Engpässe bei Kinderarzneimitteln bestehen weiter / BVKJ-Umfrage zeigt anhaltenden Mangel und bedrohte Versorgungsqualität
(Köln) - Verschiedene Akteure im Gesundheitswesen, zuletzt der GKV-Spitzenverband, haben die Problematik des Mangels an Kinderarzneimitteln wiederholt bagatellisiert. Eine Mitgliederumfrage des Berufsverbands der Kinder- und Jugendärzt*innen e.V. (BVKJ) zeigt jedoch deutlich, dass die Situation von dramatischen Arzneimittelengpässen längst nicht überwunden ist. Viele Kinder- und Jugendärzt*innen sehen die Versorgungqualität als stark gefährdet.
Dr. Michael Hubmann, Präsident des BVKJ, betont: "Entscheidungsträger in der Gesundheitspolitik beteuern, man habe alles in ihrer Macht Stehende getan, um die Medikamentenmangelsituation in den Griff zu bekommen. Von Seiten der Kassen wird uns versichert, dass sich die Lage entspannt habe und dass weitere politische Maßnahmen, die zusätzliche Kosten verursachen würden, nicht notwendig seien. Die Realität in unseren Praxen sieht leider anders aus, wie unsere Umfrage zeigt. Wir können keine Entwarnung bezüglich des Mangels bei Kinderarzneimitteln geben. Unter diesen Bedingungen ist eine leitliniengerechte Behandlung unserer Patientinnen und Patienten nicht möglich. Die im ALGVVG ergriffenen Maßnahmen können nur erste Schritte gewesen sein. Ausgehend von den sehr niedrigen Festbeträgen waren die angesetzten Steigerungen noch nicht ausreichend. Wir brauchen Strukturveränderungen, sodass es sich für Unternehmen wieder lohnt, in Europa zu produzieren. Daneben ist es für die Versorgung von Kindern und Jugendlichen dringend erforderlich, dass Prüfverfahren beim Einsatz von Off-Label-Medikamenten entfallen."

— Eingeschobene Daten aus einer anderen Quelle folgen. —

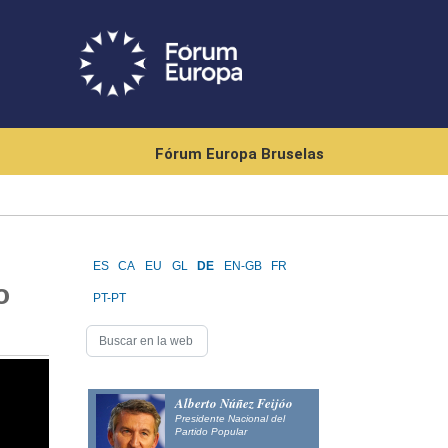
Fórum Europa Bruselas
ES
CA
EU
GL
DE
EN-GB
FR
o
PT-PT
Alberto Núñez Feijóo
Presidente Nacional del
Partido Popular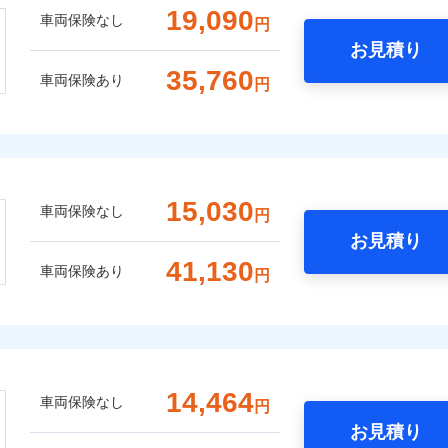
19,090
車両保険なし
円
お見積り
35,760
車両保険あり
円
15,030
車両保険なし
円
お見積り
41,130
車両保険あり
円
14,464
車両保険なし
円
お見積り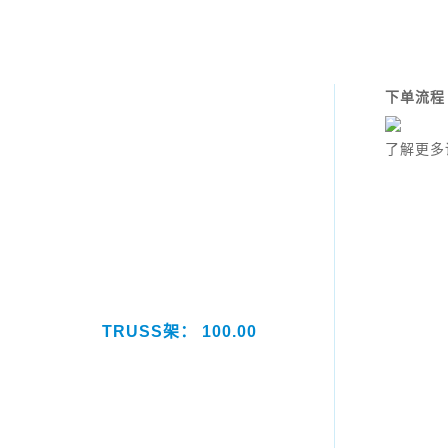
下单流程
了解更多
TRUSS架： 100.00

Aus der vom Berufsverband der Kinder- und Jugendärzt*innen durchgeführten Umfrage mit über 1.300 teilnehmenden Mitgliedern geht hervor, dass gleich bei mehreren Medikamenten deutschlandweit noch eine große Mangelsituation herrscht.

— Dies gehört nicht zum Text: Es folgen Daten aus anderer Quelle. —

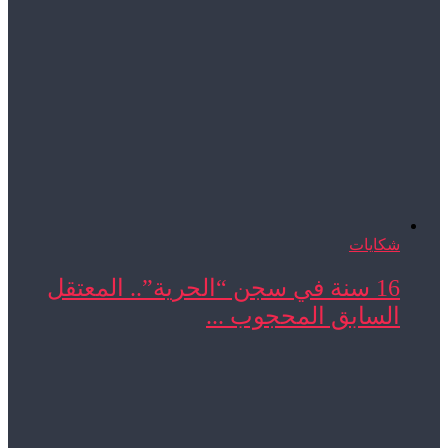
شكايات
16 سنة في سجن “الحرية”.. المعتقل
السابق المحجوب ...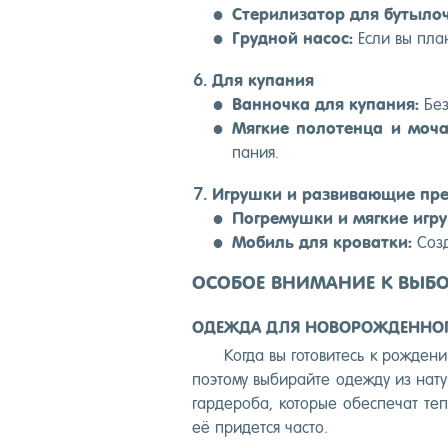
Сте­рили­затор для бу­тыло­
Груд­ной на­сос:
Ес­ли вы пла­
Для ку­пания
Ван­ночка для ку­пания:
Бе­з
Мяг­кие по­лотен­ца и мо­ча
пания.
Иг­рушки и раз­ви­ва­ющие пре
Пог­ре­муш­ки и мяг­кие иг­р
Мо­биль для кро­ват­ки:
Соз­д
ОСОБОЕ ВНИМАНИЕ К ВЫБ
ОДЕЖДА ДЛЯ НОВОРОЖДЕННО
Ког­да вы го­тови­тесь к рож­де­
по­это­му вы­бирай­те одеж­ду из на­
гар­де­роба, ко­торые обес­пе­чат теп
её при­дет­ся час­то.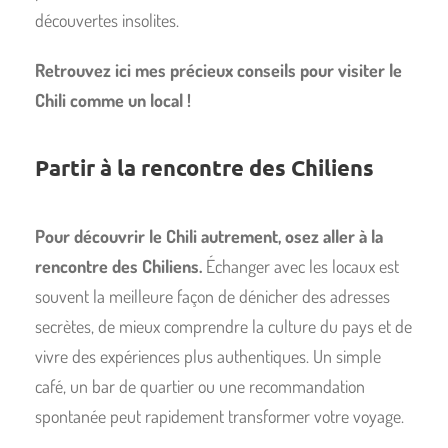
découvertes insolites.
Retrouvez ici mes précieux conseils pour visiter le
Chili comme un local !
Partir à la rencontre des Chiliens
Pour découvrir le Chili autrement, osez aller à la
rencontre des Chiliens.
Échanger avec les locaux est
souvent la meilleure façon de dénicher des adresses
secrètes, de mieux comprendre la culture du pays et de
vivre des expériences plus authentiques. Un simple
café, un bar de quartier ou une recommandation
spontanée peut rapidement transformer votre voyage.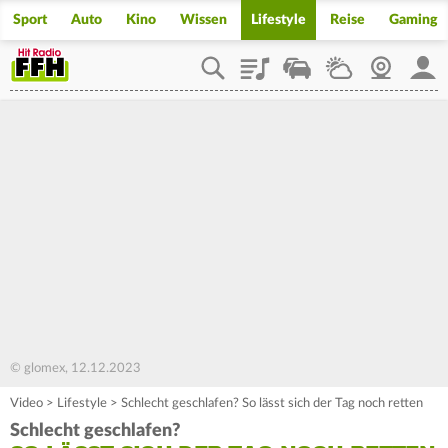
Sport
Auto
Kino
Wissen
Lifestyle
Reise
Gaming
Playlist
Staupilot
Wetter
Webcam
Mein
© glomex, 12.12.2023
Video
>
Lifestyle
>
Schlecht geschlafen? So lässt sich der Tag noch retten
Schlecht geschlafen?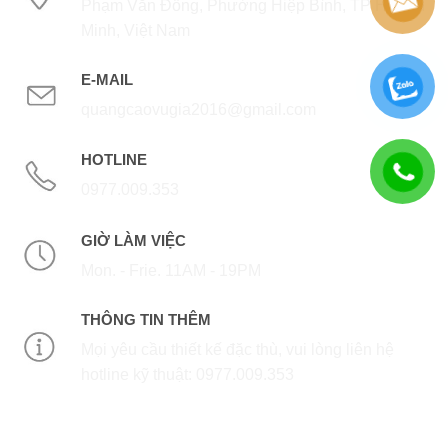
Phạm Văn Đồng, Phường Hiệp Bình, TP Hồ Chí
Minh, Việt Nam
E-MAIL
quangcaovugia2016@gmail.com
HOTLINE
0977.009.353
GIỜ LÀM VIỆC
Mon. - Frie. 11AM - 19PM
THÔNG TIN THÊM
Mọi yêu cầu thiết kế đặc thù, vui lòng liên hệ
hotline kỹ thuật: 0977.009.353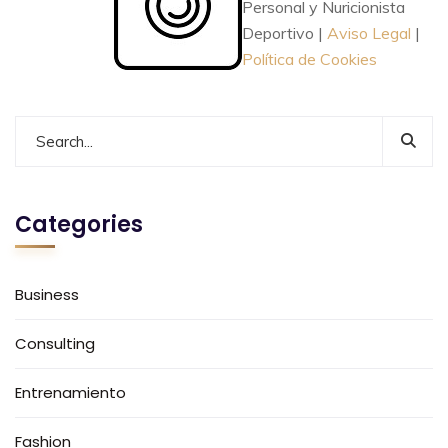
Personal y Nuricionista
Deportivo |
Aviso Legal
|
Política de Cookies
Categories
Business
Consulting
Entrenamiento
Fashion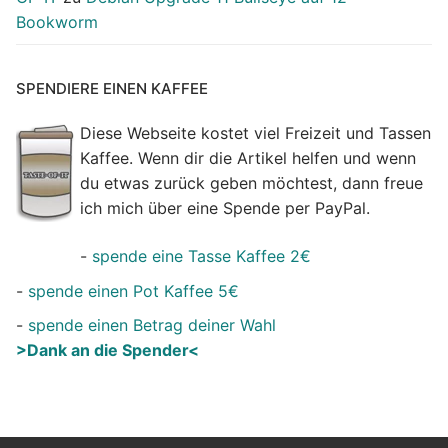
Bookworm
SPENDIERE EINEN KAFFEE
Diese Webseite kostet viel Freizeit und Tassen
Kaffee. Wenn dir die Artikel helfen und wenn
du etwas zurück geben möchtest, dann freue
ich mich über eine Spende per PayPal.
-
spende eine Tasse Kaffee 2€
-
spende einen Pot Kaffee 5€
-
spende einen Betrag deiner Wahl
>Dank an die Spender<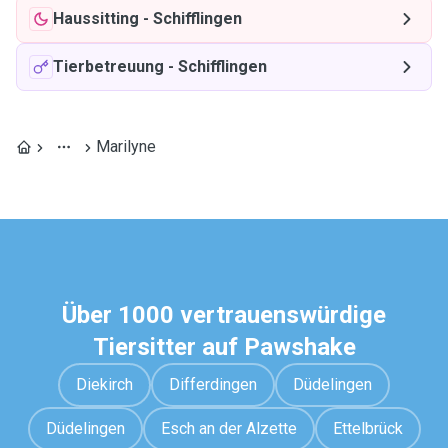
Haussitting
-
Schifflingen
Tierbetreuung
-
Schifflingen
Marilyne
Über 1000 vertrauenswürdige
Tiersitter auf Pawshake
Diekirch
Differdingen
Düdelingen
Düdelingen
Esch an der Alzette
Ettelbrück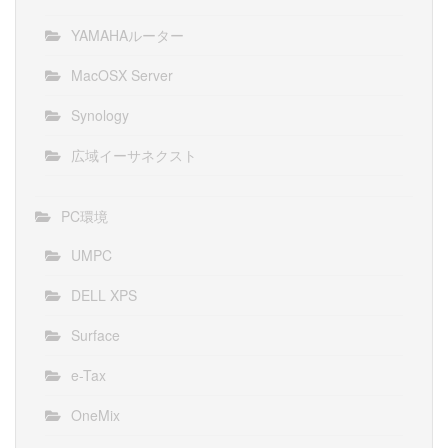
YAMAHAルーター
MacOSX Server
Synology
広域イーサネクスト
PC環境
UMPC
DELL XPS
Surface
e-Tax
OneMix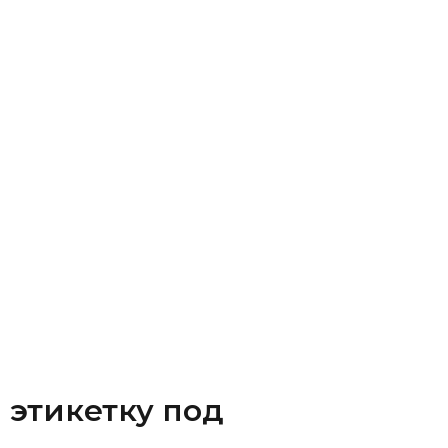
 этикетку под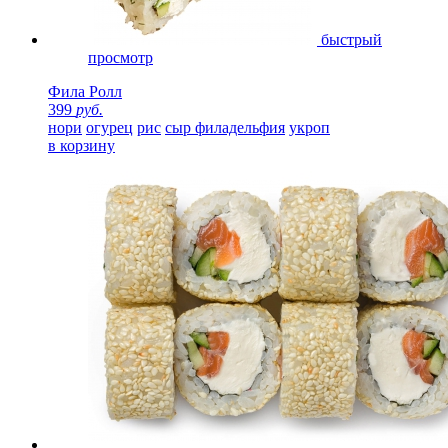
быстрый
просмотр
Фила Ролл
399
руб.
нори
огурец
рис
сыр филадельфия
укроп
в корзину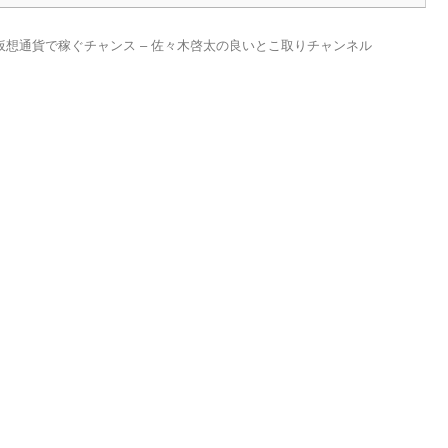
想通貨で稼ぐチャンス – 佐々木啓太の良いとこ取りチャンネル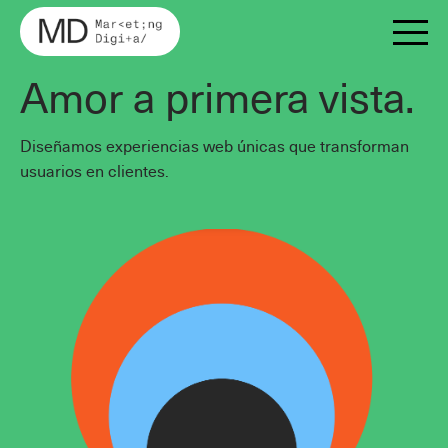
Amor a primera vista.
Marketing Digital
Diseñamos experiencias web únicas que transforman
SEO
usuarios en clientes.
SEM
Ver Más
Redes Sociales
Ver Más
Mailing
Google Ads
Diseño Web
Bing Ads
Crecimiento Orgánico
Portfolio
Publicidad Programática
Publicidad en Redes Sociales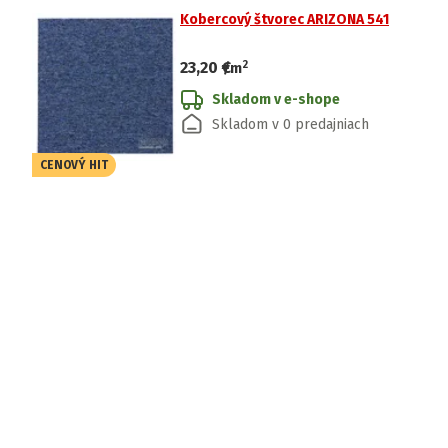
Kobercový štvorec ARIZONA 541
2
23,20 €
/
m
Skladom v e-shope
Skladom v 0 predajniach
CENOVÝ HIT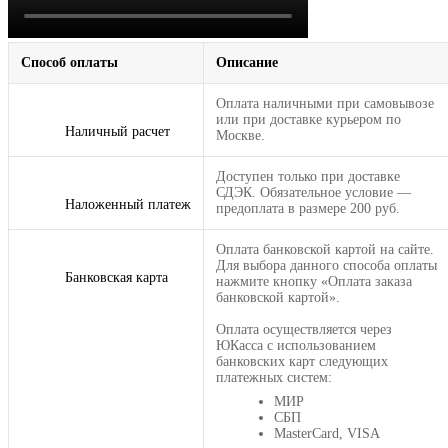
Способ оплаты
Описание
Оплата наличными при самовывозе
или при доставке курьером по
Наличный расчет
Москве.
Доступен только при доставке
СДЭК. Обязательное условие —
Наложенный платеж
предоплата в размере 200 руб.
Оплата банковской картой на сайте.
Для выбора данного способа оплаты
Банковская карта
нажмите кнопку «Оплата заказа
банковской картой».
Оплата осуществляется через
ЮКасса с использованием
банковских карт следующих
платежных систем:
МИР
СБП
MasterCard, VISA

Die Medikamentengruppe mit dem größten Mangel sind weiterhin die Antibiotika, 99 Prozent der Umfrageteilnehmer berichtet von einem Mangel. Hierbei sticht Penicillin V hervor (79,7 Prozent), gefolgt von Amoxicillin (51,3 Prozent). Eine deutliche Mehrheit (80 Prozent) der Umfrageteilnehmenden stellt nicht nur bei einem Antibiotikum eine Mangelsituation fest, sondern berichtet über mindestens zwei Mangelmedikamente. Hierzu gehören die älteren und jüngeren Cephalosporine sowie weitere Antibiotika.
Der Mangel ist deutschlandweit festzustellen und ist nicht auf Antibiotika beschränkt. Bei Salbutamol berichten 67,8 Prozent von einer Mangelsituation, 58,2 Prozent erleben einen Mangel von Inhalativen Steroiden und 25 Prozent bei ADHS-Medikamenten.
35 Prozent der Teilnehmenden befürchten, dass der Medikamentenmangel die Behandlungsqualität in stark negativem Maße beeinflusst. 5 Prozent stellen sogar schwerwiegende Risiken für die Gesundheit von Kindern und Jugendlichen fest. Nur 8,2 Prozent sind der Ansicht, dass der Mangel keinen oder nur einen geringen Einfluss auf die Behandlungsqualität habe.
Aber nicht nur der Arzneimittelmangel als solcher hat negative Auswirkungen auf die Versorgung. Den mit der Neuausstellung von Ersatzverordnungen einhergehende Zeitaufwand schätzt der überwiegende Teil der Befragten (42,5 Prozent) auf 2 bis 5 Stunden, einige (18,7 Prozent) auf sogar mehr als 5 Stunden pro Monat. Dies stellt eine erhebliche Belastung für die Ärzt*innen dar und reduziert ihre Zeit für die Patientenversorgung.